A COMPLETARE IL QUADRO, quella che per l’azienda è la variabile impazzita: l’incertezza legislativa di un esecutivo che in un anno ha cambiato più volte idea sul siderurgico tarantino. La soppressione delle tutele legali impedisce l’intervento sugli impianti sotto sequestro, per attuare il Piano Ambientale. Venendo meno ciò, non può essere realizzato il piano industriale, che poggia le sue previsioni su impianti che da qui al 2023 dovranno essere risanati. Tra l’altro, il governo a maggio ha deciso il riesame dell’Autorizzazione integrata ambientale: a fronte di nuove evidenze scientifiche sulla correlazione tra inquinamento e fenomeni di malattia e morte, si chiederebbe all’azienda di attuare interventi più stringenti, il che renderebbe inutili quelli realizzati sino a quel momento. Cambiamento legislativo e normativo, che per l’addendum al contratto, prevede il diritto al recesso da parte dell’azienda.

Insomma, il caos è totale. Difficile prevedere il futuro. Molto dipenderà da cosa accadrà oggi a Roma. Che la multinazionale stia giocando al rialzo, è chiaro. E che abbia agito per tempo tutelandosi legalmente anche.

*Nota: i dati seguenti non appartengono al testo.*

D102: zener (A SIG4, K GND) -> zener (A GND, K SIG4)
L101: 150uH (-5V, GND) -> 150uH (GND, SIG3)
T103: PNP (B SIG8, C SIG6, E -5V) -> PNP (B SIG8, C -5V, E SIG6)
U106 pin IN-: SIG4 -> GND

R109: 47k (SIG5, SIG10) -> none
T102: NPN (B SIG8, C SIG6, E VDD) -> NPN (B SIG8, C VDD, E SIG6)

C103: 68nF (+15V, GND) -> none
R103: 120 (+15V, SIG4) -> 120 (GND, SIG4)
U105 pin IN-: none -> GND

TOCCA DUNQUE ALLA POLITICA dire l’ultima parola, come è giusto che sia. Bisognerà chiarire sino in fondo quale futuro si vuole per il settore manifatturiero italiano, per la produzione siderurgica italiana, per lo stabilimento di Taranto e soprattutto per la città di Taranto. Al di là delle dispute legali e legislative, ognuno è tenuto a rispettare gli impegni presi. Qualora ciò non dovesse accadere, bisognerà avere il coraggio di prendere una strada chiara e dare finalmente attuazione concreta ad un Piano B credibile, serio, praticabile. Qualunque esso sia. Perché il problema è molto più grosso della semplice reintroduzione delle tutele legali. O di una revisione del prezzo rispetto all’affitto e all’acquisto da parte di ArcelorMittal.